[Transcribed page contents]
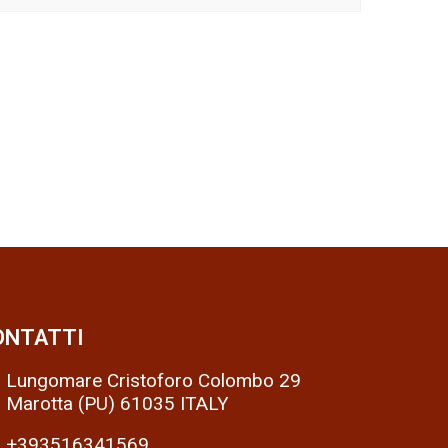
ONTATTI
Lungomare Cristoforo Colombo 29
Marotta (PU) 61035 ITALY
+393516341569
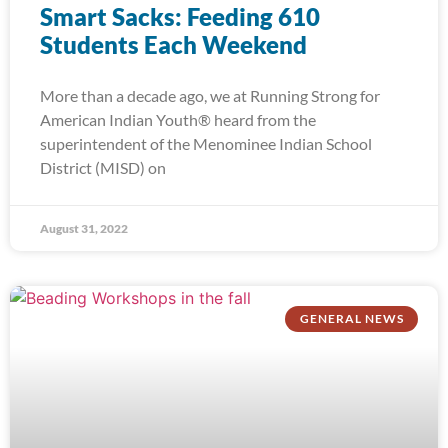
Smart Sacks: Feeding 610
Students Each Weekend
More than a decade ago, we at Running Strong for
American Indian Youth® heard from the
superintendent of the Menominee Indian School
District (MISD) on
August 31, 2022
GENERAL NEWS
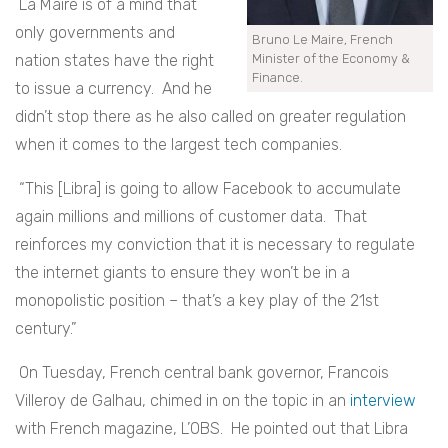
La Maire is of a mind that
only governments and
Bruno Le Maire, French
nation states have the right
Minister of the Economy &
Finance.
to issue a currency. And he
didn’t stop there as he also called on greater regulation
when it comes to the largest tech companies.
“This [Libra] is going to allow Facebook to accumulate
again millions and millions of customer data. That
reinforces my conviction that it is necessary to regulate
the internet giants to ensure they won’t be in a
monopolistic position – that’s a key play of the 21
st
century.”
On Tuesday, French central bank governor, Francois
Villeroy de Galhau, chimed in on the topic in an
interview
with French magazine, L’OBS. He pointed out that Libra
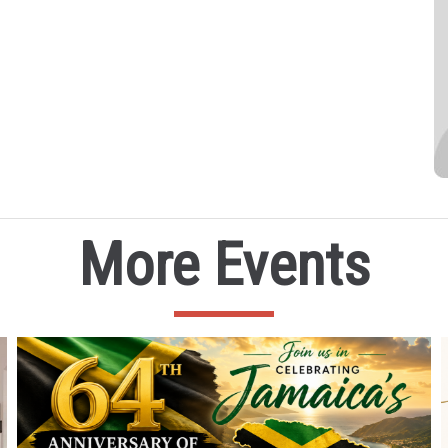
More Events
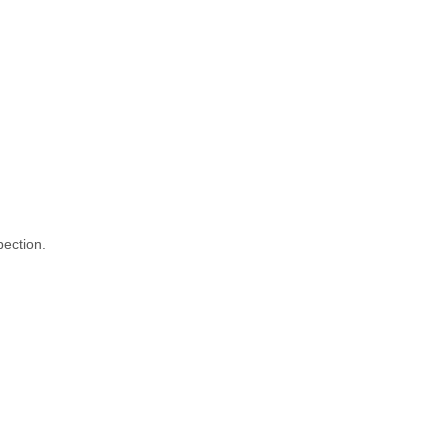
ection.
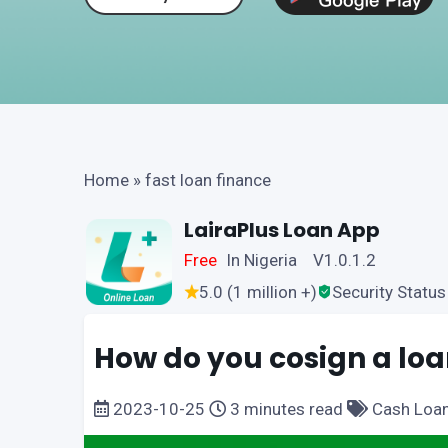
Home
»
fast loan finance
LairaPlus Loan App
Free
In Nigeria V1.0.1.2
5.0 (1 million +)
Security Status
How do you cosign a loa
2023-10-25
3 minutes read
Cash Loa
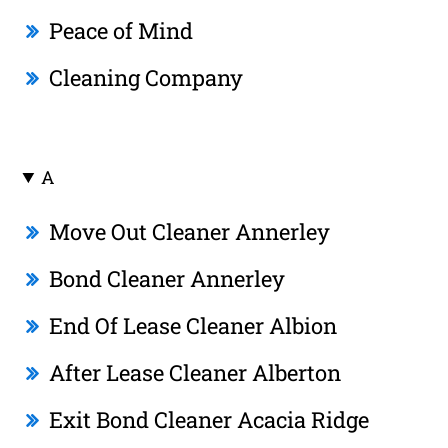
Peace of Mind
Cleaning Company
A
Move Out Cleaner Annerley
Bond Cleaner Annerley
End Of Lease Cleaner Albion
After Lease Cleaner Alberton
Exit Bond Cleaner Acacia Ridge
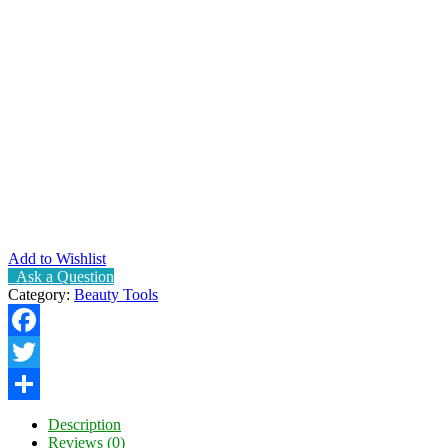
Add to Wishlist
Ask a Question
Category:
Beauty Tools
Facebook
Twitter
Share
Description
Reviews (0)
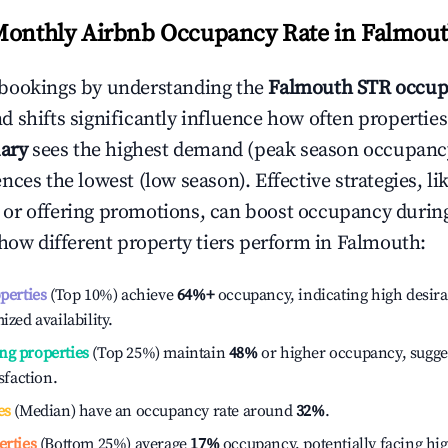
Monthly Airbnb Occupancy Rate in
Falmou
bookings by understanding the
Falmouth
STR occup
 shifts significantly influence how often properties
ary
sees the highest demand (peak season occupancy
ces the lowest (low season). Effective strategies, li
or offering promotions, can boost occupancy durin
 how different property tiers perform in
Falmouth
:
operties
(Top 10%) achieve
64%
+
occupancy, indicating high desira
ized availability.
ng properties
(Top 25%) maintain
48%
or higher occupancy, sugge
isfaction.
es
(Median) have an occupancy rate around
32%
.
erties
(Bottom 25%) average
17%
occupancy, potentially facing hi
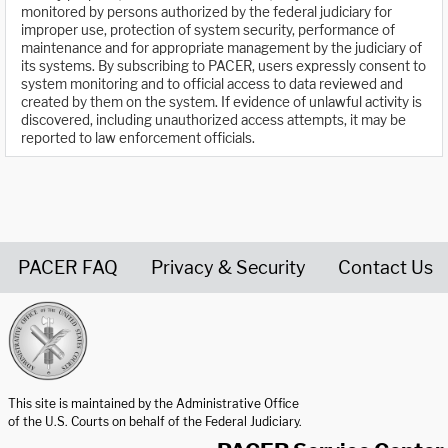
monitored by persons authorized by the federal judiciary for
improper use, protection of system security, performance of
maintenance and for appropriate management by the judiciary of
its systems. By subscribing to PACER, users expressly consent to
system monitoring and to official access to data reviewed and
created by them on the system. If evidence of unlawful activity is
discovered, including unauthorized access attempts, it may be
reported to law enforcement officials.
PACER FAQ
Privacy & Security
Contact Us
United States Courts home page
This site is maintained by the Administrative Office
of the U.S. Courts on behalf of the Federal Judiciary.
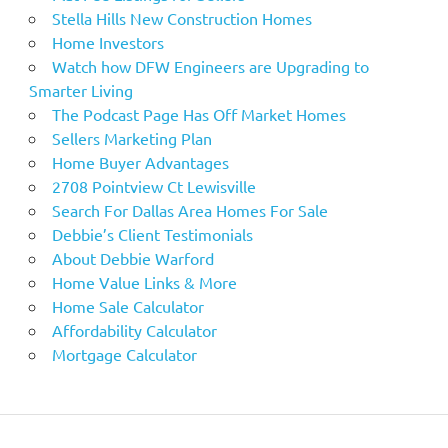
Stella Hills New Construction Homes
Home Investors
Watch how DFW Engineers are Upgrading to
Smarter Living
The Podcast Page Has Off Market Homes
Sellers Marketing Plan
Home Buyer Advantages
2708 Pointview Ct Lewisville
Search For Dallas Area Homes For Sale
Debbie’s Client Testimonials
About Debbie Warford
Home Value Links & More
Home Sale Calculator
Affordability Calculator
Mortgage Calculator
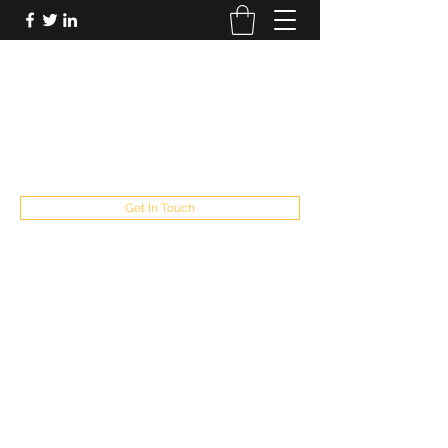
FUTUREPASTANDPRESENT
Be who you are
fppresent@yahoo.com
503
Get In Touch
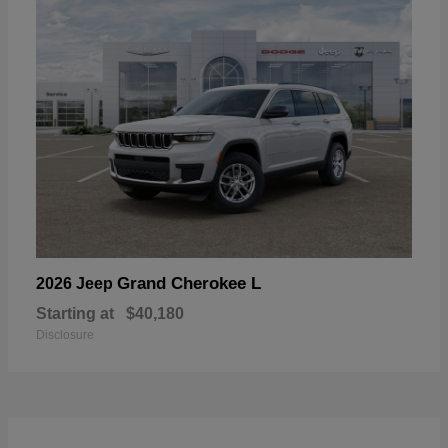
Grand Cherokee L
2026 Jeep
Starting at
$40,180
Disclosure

> Work item
Reproduce the lines of the records from the line containing "Stella Hills New Construction Homes" through the end of the records, including both ends. Leave out the pictures.

> Task solution
Stella Hills New Construction Homes
Home Investors
Watch how DFW Engineers are Upgrading to
Smarter Living
The Podcast Page Has Off Market Homes
Sellers Marketing Plan
Home Buyer Advantages
2708 Pointview Ct Lewisville
Search For Dallas Area Homes For Sale
Debbie’s Client Testimonials
About Debbie Warford
Home Value Links & More
Home Sale Calculator
Affordability Calculator
Mortgage Calculator
FUTUREPASTANDPRESENT
Be who you are
fppresent@yahoo.com
503
Get In Touch
Grand Cherokee L
2026 Jeep
Starting at
$40,180
Disclosure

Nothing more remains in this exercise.